Authors’ Contributions

Dr. Elsir Abdelmutaal Mohammed contributed significantly to the conceptualization and design of the study, literature search, analysis, and drafting of the article. Dr. Sara Hasan Mustafa and Salma Taha Makkawi contributed significantly to the conceptualization and design of the study, data collection, and critical review of the article. All authors approved the final manuscript.

Acknowledgements

We would like to express our sincere gratitude to Dr. Khalid Yousif, and Dr. Mohanad Auzaid and to all those who have helped us in the process of distributing the questionnaire and encouraging healthcare workers to fill it out.
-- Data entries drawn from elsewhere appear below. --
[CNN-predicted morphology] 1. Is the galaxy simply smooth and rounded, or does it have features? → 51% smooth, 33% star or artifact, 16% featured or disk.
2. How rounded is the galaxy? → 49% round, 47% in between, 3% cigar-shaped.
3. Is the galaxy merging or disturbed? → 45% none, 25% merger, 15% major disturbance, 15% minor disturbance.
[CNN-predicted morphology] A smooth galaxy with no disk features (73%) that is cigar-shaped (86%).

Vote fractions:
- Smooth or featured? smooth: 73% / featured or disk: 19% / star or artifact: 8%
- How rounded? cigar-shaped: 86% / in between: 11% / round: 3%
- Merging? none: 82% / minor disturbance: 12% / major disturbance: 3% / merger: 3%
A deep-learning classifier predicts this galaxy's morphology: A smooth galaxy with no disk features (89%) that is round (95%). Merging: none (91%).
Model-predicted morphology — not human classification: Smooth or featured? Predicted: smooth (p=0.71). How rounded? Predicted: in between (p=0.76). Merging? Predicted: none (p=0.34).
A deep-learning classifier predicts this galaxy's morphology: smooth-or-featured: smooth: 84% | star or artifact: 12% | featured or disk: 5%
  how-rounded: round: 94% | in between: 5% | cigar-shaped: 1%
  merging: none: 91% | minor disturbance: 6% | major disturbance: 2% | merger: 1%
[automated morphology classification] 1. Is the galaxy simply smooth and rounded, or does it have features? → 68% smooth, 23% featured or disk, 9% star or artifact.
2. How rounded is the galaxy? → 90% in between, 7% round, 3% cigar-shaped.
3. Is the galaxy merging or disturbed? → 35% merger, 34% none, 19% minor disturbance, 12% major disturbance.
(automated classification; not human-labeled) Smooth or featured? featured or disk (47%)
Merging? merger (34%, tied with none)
Without their help, we would not be able to collect such a wide range of opinions and insights.

Abbreviations

AOR: Adjusted Odds Ratio; CI: Confidence Interval; SDG: Sudanese Currency; HCWs: Healthcare Workers; PHQ-9: Patient Health Questionnaires; SD: Standard Deviation; SPSS: Statistical Package for Social Science; WHO: World Health Organization.

Annexes

Depression among healthcare workers in Khartoum State, Sudan 2022

1) Gender:

Male ☐ Female ☐

2) Age……..

3) Marital Status:

Marred ☐ unmarried ☐

4) Number of children……

5) Work Place:

Public Sectore ☐ Private Sectore ☐ Others ☐

6) Occupation:

Doctor ☐ Dentist ☐ Pharmacist ☐ Nurse ☐ Laboratory Technician ☐

Radiology technician ☐ Optics technician ☐ Anesthesia ☐ Psychologist ☐

Other ☐

7) Working Years: ……..

8) Department:

Medicine Department ☐ Surgery Department ☐ Pediatrics Department ☐ Obstetrics Department ☐ Emergency ☐ others ☐

9) Degree:

Post-Graduate ☐ University Degree ☐ Diploma ☐ others ☐

10) History of Chronic illnesses: Yes ☐ No ☐

11) Monthly income SDG: …….

12) Family history of mental illnesses:

Yes ☐ No ☐

13) Covid 19 vaccination:

Post-Graduate ☐ University Degree ☐ Diploma ☐

14) Smoking:

Yes ☐ No ☐

Conflicts of Interest

The authors declare no conflicts of interest regarding the publication of this paper.